Copy out each line of the data that holds the string "part".

-------- Dataset excerpts --------

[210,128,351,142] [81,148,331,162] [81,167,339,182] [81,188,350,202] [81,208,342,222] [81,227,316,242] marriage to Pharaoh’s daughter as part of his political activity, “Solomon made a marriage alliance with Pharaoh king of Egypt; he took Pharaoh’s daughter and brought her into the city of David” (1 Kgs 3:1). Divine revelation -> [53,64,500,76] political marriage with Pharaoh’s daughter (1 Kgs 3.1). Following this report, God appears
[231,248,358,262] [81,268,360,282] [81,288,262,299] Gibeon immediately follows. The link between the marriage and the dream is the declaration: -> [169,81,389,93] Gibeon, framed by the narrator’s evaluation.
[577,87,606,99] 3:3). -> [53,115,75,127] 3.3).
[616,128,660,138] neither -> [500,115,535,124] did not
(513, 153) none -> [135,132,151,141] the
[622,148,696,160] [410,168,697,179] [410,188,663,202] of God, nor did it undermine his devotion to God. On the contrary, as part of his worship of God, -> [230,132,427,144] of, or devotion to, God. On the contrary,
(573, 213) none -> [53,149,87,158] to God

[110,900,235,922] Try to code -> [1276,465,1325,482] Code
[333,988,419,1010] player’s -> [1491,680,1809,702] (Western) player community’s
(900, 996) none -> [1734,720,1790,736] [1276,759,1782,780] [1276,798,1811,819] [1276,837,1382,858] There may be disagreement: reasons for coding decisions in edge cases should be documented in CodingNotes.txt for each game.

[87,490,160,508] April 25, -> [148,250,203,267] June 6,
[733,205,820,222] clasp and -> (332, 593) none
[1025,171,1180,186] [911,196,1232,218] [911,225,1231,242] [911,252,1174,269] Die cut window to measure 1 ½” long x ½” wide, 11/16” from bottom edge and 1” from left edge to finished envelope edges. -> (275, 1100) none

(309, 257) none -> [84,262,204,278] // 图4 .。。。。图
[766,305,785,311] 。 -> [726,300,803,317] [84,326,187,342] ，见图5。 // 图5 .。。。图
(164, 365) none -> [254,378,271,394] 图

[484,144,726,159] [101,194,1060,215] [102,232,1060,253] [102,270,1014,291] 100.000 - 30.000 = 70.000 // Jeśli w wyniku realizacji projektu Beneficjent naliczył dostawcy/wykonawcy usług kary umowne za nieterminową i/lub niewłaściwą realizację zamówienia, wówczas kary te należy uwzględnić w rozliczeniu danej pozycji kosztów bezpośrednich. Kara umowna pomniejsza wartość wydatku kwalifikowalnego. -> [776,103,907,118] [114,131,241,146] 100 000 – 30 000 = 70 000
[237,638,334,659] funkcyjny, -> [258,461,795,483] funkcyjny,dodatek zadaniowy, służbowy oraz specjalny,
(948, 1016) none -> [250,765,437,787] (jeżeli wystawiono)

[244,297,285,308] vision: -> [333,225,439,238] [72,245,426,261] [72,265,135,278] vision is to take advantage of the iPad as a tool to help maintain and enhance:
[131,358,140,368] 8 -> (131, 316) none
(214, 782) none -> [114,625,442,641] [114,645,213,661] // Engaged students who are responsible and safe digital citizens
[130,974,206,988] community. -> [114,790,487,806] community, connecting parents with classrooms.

--------

Finished exercise =
[210,128,351,142] [81,148,331,162] [81,167,339,182] [81,188,350,202] [81,208,342,222] [81,227,316,242] marriage to Pharaoh’s daughter as part of his political activity, “Solomon made a marriage alliance with Pharaoh king of Egypt; he took Pharaoh’s daughter and brought her into the city of David” (1 Kgs 3:1). Divine revelation -> [53,64,500,76] political marriage with Pharaoh’s daughter (1 Kgs 3.1). Following this report, God appears
[622,148,696,160] [410,168,697,179] [410,188,663,202] of God, nor did it undermine his devotion to God. On the contrary, as part of his worship of God, -> [230,132,427,144] of, or devotion to, God. On the contrary,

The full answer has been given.